◆ **DIRECTIONS FOR THIS TASK**:
Print the data below word for word, omitting the pictures.

◆ **EXTRACTED ENTRIES**:
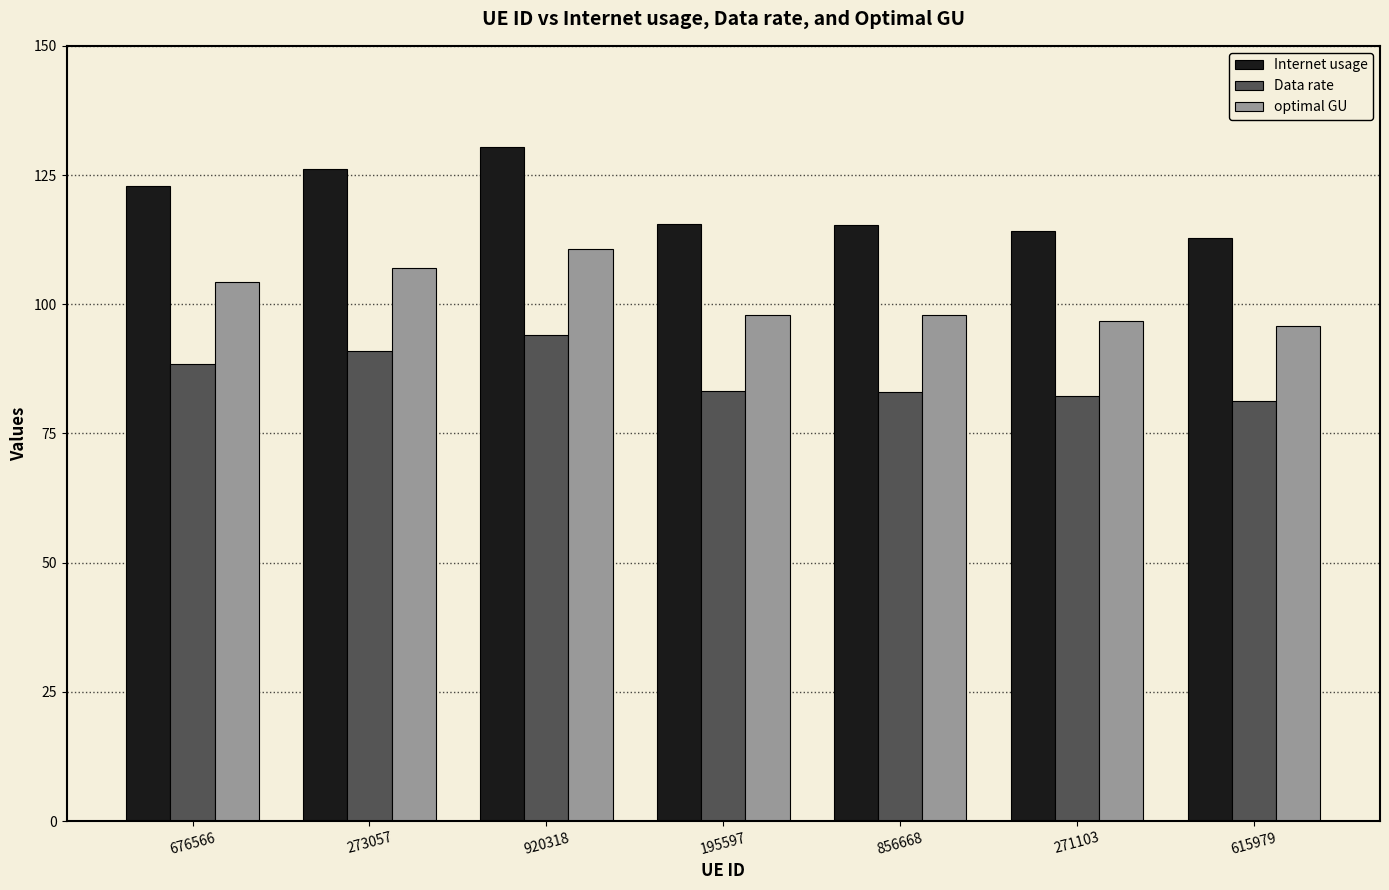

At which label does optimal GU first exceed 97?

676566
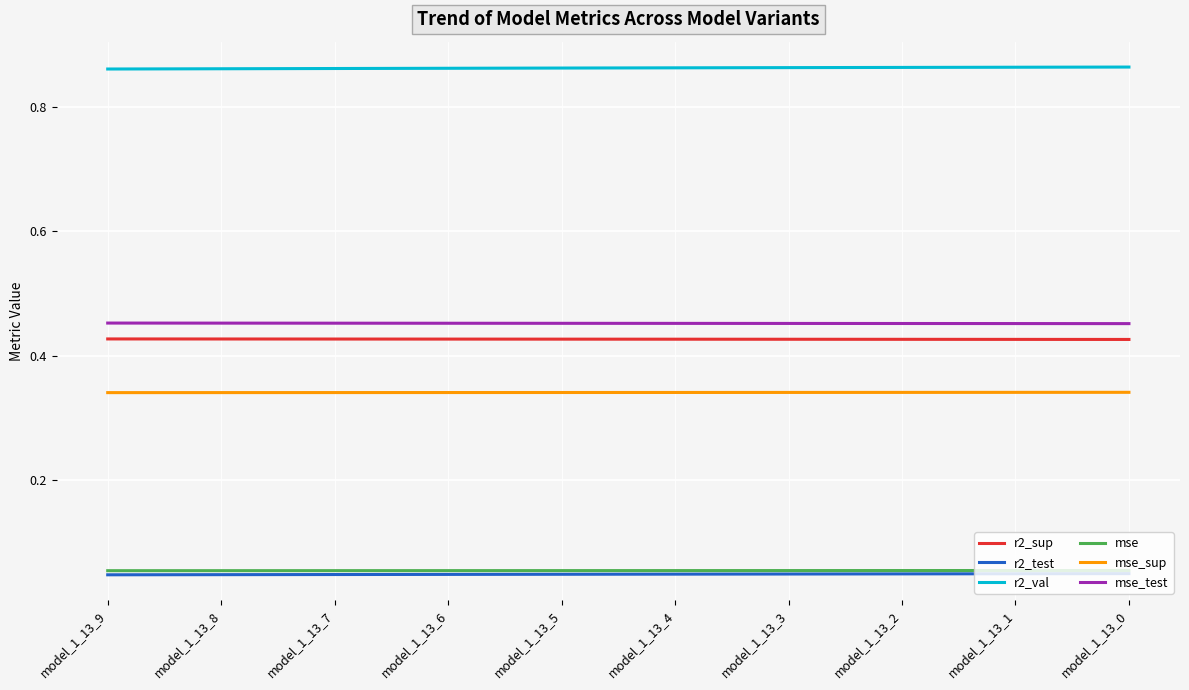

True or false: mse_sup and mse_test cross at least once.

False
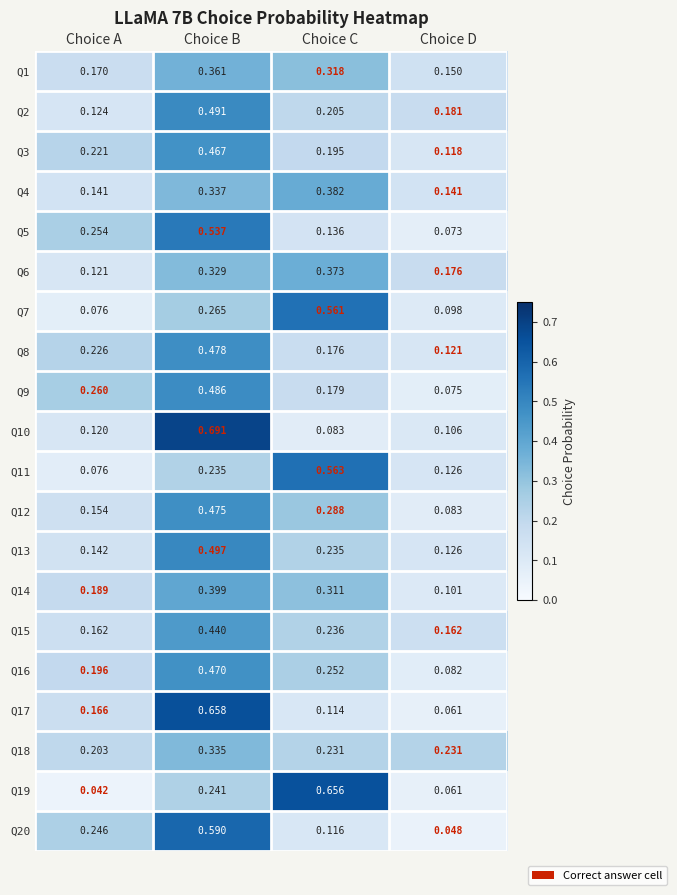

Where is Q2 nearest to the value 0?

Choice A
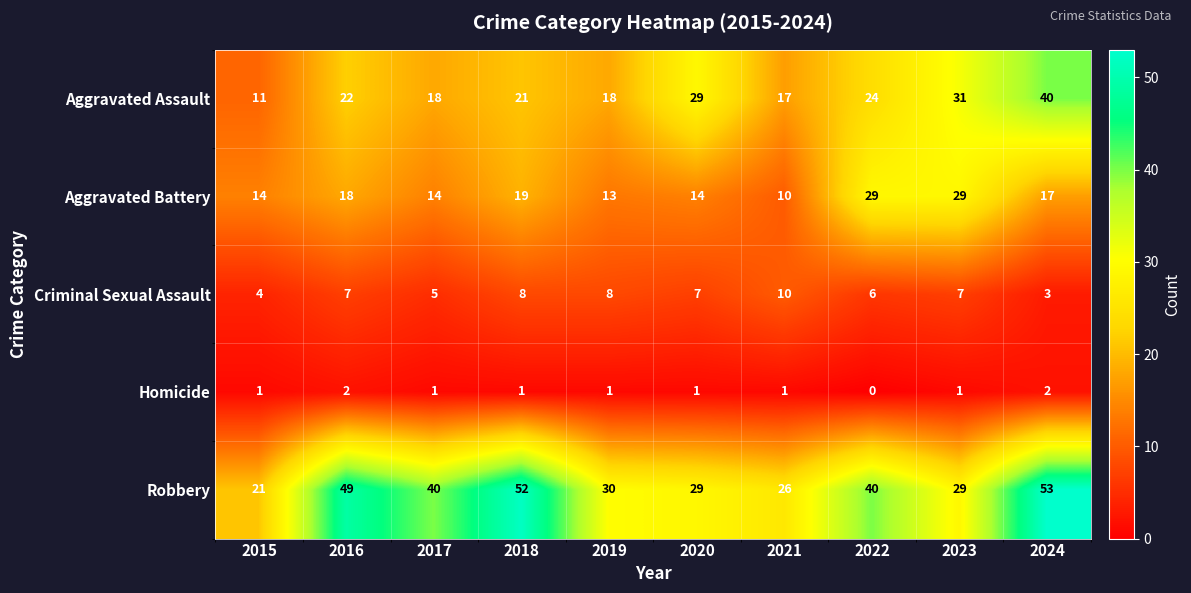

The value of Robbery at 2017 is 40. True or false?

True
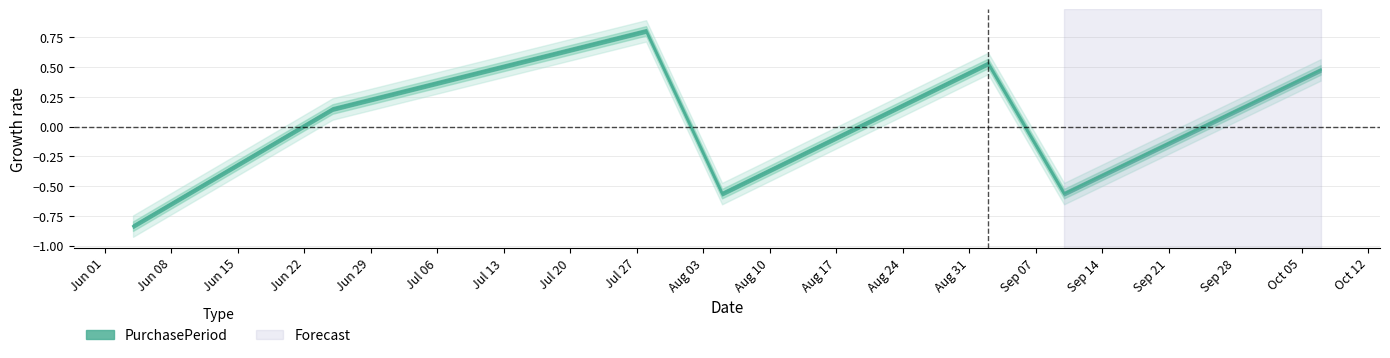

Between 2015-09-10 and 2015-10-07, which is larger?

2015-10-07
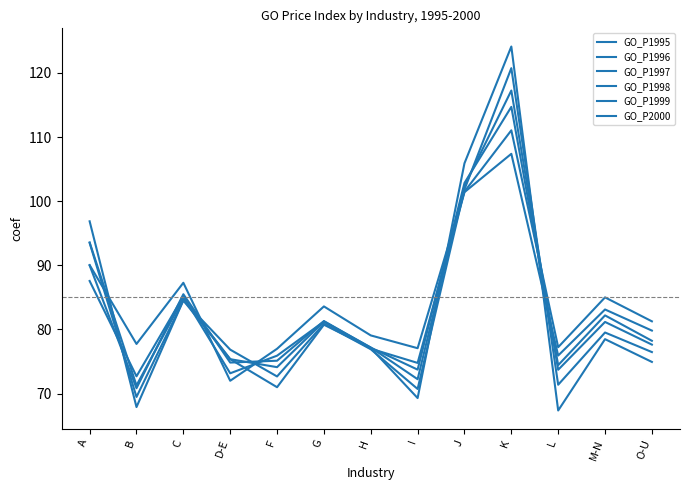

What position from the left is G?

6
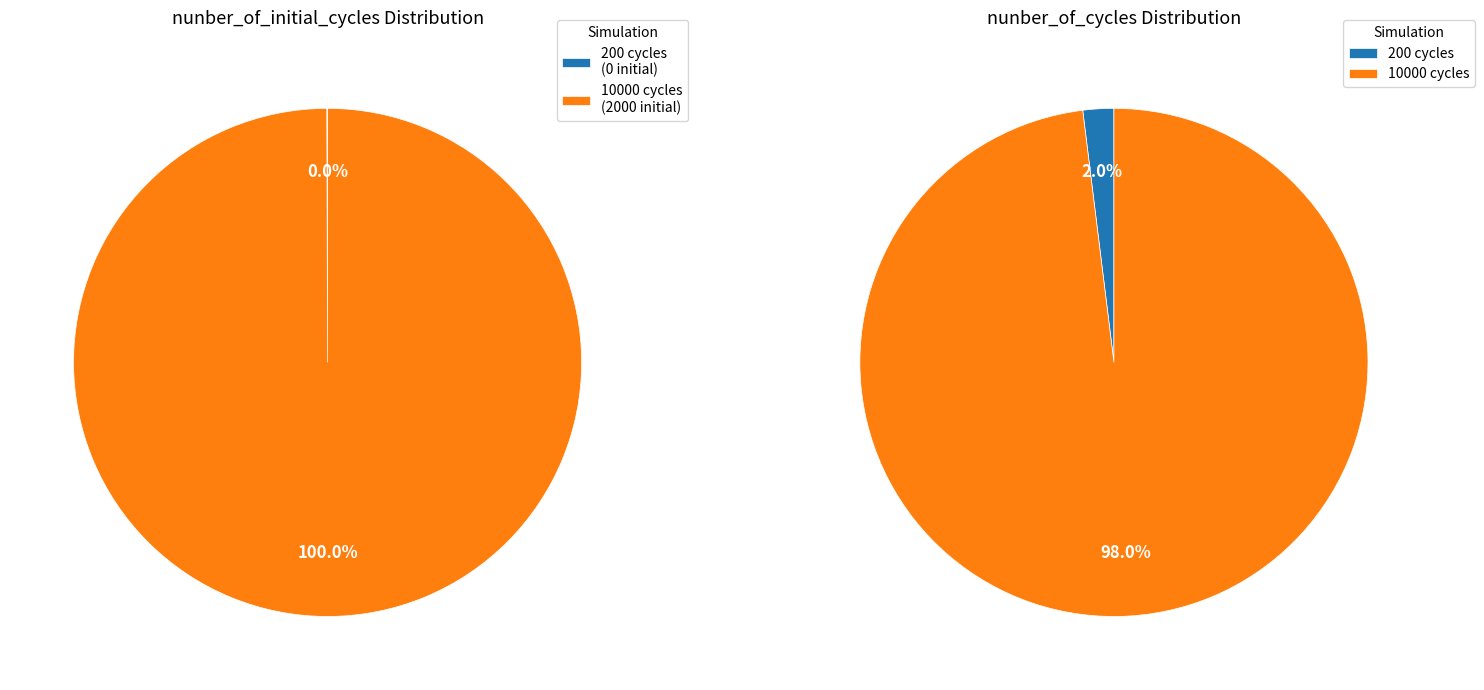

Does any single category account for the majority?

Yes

◆ **PROBLEM SOLUTION**:
At which label does optimal GU first exceed 97?

676566

True or false: mse_sup and mse_test cross at least once.

False

Where is Q2 nearest to the value 0?

Choice A

The value of Robbery at 2017 is 40. True or false?

True

Between 2015-09-10 and 2015-10-07, which is larger?

2015-10-07

What position from the left is G?

6

Does any single category account for the majority?

Yes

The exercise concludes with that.